Wow! This is a wonderful news for me! Thank you, bregent.


bregent said:


> Don't know why you want to leave air in the bag


 - I don't remember exactly where I got this information: wither on UMAI website or some where on line.
Thank you again!


----------



## tallbm (Sep 11, 2019)

pushok2018 said:


> This is a question for those who has experience with UMAI bags in regard how to seal them.
> I was researching this for some time and came to conclusion that a regular/standard vac. sealer is not going to work with those bags for several reasons: those bags are very thin and you can screwed up with them by applying to much of heat from your sealer's heating element. Secondly, those bags are not intended to remove 100% of air from them - the meat has to have just a slight contact with plastic bag and meat has to breath during the "drying" process. While it is possible to leave some air in the bag using a manual function on your vacuum sealer (in my case it's Weston PRO 2300) it still hard to control....
> Now, UMIA website offer FoodsAVER v2244 Vacuum Seal machine which includes: 3-Quart Bags, 2-Gallon Bags, 1-11" x 10' Roll & Accessory Hose for $145.
> The same sealer you can by on amazon for $60.
> ...



I've only done a couple of UMAI items but it was basically a bedoned 9 pound pork shoulder cut in half and in 2 UMAI bags.  I use the Weston 2100 and it worked without issue.
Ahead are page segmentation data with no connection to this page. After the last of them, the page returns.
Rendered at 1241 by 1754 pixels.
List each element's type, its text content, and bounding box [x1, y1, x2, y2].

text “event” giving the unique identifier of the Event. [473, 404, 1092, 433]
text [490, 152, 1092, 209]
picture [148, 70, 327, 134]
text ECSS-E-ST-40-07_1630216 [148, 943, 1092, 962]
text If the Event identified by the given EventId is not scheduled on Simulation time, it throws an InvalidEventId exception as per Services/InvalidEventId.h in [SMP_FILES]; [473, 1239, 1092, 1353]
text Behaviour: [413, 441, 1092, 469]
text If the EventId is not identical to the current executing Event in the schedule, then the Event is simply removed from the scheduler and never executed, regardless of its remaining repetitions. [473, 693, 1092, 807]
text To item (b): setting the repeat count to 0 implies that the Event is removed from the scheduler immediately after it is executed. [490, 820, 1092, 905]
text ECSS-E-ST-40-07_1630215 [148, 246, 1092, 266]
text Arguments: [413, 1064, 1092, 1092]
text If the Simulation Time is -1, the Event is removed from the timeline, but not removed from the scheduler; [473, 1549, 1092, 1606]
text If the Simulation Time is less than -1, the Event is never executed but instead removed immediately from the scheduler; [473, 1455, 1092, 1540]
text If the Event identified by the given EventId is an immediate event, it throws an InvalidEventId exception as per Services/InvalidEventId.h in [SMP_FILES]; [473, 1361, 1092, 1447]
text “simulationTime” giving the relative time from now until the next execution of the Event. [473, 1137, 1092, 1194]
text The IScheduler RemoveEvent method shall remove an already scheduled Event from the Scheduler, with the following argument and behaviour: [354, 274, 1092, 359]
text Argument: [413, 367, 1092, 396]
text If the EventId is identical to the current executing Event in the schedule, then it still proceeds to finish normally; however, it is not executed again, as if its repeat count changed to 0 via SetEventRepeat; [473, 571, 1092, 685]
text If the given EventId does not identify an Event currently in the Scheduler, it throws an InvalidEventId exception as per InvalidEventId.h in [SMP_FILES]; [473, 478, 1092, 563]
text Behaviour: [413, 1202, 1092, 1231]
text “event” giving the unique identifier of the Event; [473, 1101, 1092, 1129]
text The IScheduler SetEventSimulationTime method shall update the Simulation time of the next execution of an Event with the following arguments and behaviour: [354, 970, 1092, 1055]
It was close to a regular vac seal bag but don't expect that it will be 100% like a vac seal bag.  
The UMAI bag has a different intent which it just needs contact not 100% airless seal.  A normal freezer vac seal bag wants to remove all air for storage.

I just followed the UMAI instructions and didn't fret over the fact that it was only like a 90-95% vacuum seal compared to my normal vac seal bags.
My Prosciutto and Capicola came out awesome!  I WOULD recommend you drop below the recommended 3% salt and go to 2.25-2.5% so you avoid getting into overly salted territory :)

I hope this info helps!


----------



## pushok2018 (Sep 11, 2019)

Thank you, tallbm!


tallbm said:


> The UMAI bag has a different intent which it just needs contact not 100% airless seal. A normal freezer vac seal bag wants to remove all air for storage.





tallbm said:


> I just followed the UMAI instructions and didn't fret over the fact that it was only like a 90-95% vacuum seal compared to my normal vac seal bags.


This is exactly what I meant when said that "those bags are not intended to remove 100% of air from them - the meat has to have just a slight contact with plastic bag and meat has to breath during the "drying" process."
Also, thank you for the advice on the salt amount for my future projects!


----------